### Instructions for the task
Every line from the one containing "致眼妆，尽显非凡魅力。." to the one containing "商品コード：S0021760-set01" in the records below, both included, must be set down exactly, and no other line.

### Exercise input

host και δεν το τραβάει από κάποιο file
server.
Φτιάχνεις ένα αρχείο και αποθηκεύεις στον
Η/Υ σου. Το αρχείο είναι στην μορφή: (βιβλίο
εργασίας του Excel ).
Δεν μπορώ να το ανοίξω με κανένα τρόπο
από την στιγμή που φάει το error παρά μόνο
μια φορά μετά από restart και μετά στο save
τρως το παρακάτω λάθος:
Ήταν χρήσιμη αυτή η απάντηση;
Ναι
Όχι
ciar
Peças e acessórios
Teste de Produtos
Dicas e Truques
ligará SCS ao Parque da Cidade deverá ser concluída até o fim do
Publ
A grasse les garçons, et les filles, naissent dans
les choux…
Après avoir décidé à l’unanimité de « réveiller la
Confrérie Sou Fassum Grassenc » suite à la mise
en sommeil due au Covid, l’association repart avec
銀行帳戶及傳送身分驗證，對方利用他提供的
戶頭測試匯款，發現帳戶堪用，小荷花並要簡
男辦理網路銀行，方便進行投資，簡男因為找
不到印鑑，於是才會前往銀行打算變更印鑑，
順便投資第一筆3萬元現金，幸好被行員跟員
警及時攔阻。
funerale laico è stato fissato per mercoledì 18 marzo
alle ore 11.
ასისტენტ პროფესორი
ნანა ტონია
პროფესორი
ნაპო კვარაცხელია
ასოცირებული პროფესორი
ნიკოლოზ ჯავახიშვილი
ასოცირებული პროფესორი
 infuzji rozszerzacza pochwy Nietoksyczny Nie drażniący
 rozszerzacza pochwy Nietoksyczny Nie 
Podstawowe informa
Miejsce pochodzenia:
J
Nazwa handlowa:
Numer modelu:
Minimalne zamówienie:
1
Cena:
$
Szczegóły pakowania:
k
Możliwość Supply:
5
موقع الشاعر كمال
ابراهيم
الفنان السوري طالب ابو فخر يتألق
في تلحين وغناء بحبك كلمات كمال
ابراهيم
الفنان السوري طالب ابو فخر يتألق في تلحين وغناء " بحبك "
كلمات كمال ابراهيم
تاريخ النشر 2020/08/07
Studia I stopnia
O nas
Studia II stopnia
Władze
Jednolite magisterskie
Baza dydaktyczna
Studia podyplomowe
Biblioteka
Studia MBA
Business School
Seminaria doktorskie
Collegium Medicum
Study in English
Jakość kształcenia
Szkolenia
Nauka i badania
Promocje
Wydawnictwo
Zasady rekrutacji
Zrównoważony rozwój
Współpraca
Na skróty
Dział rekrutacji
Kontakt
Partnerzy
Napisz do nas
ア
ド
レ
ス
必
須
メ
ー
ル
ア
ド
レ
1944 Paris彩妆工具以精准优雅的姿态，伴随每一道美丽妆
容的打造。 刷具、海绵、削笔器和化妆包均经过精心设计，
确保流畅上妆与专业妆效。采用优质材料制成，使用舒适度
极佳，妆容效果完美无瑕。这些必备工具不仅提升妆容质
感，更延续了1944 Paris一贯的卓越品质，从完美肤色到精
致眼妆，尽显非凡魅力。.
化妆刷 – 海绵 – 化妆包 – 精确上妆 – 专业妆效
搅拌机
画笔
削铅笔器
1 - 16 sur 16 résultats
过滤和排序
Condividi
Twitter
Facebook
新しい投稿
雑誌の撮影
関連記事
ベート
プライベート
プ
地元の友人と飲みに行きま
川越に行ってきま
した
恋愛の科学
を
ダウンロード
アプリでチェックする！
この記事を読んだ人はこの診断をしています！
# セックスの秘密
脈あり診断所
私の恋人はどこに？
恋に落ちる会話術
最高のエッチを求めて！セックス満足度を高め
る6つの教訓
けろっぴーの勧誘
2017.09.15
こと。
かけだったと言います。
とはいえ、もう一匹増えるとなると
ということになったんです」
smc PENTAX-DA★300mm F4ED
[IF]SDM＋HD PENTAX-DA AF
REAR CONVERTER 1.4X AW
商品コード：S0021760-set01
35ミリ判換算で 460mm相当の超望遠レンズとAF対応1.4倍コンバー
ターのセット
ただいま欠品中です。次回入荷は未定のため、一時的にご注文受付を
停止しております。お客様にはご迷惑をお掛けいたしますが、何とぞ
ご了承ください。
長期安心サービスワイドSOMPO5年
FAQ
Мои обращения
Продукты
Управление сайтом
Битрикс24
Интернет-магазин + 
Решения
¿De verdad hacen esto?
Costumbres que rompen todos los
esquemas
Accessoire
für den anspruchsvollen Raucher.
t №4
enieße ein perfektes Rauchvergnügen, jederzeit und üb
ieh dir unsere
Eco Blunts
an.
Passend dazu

### Solved exercise
致眼妆，尽显非凡魅力。.
化妆刷 – 海绵 – 化妆包 – 精确上妆 – 专业妆效
搅拌机
画笔
削铅笔器
1 - 16 sur 16 résultats
过滤和排序
Condividi
Twitter
Facebook
新しい投稿
雑誌の撮影
関連記事
ベート
プライベート
プ
地元の友人と飲みに行きま
川越に行ってきま
した
恋愛の科学
を
ダウンロード
アプリでチェックする！
この記事を読んだ人はこの診断をしています！
# セックスの秘密
脈あり診断所
私の恋人はどこに？
恋に落ちる会話術
最高のエッチを求めて！セックス満足度を高め
る6つの教訓
けろっぴーの勧誘
2017.09.15
こと。
かけだったと言います。
とはいえ、もう一匹増えるとなると
ということになったんです」
smc PENTAX-DA★300mm F4ED
[IF]SDM＋HD PENTAX-DA AF
REAR CONVERTER 1.4X AW
商品コード：S0021760-set01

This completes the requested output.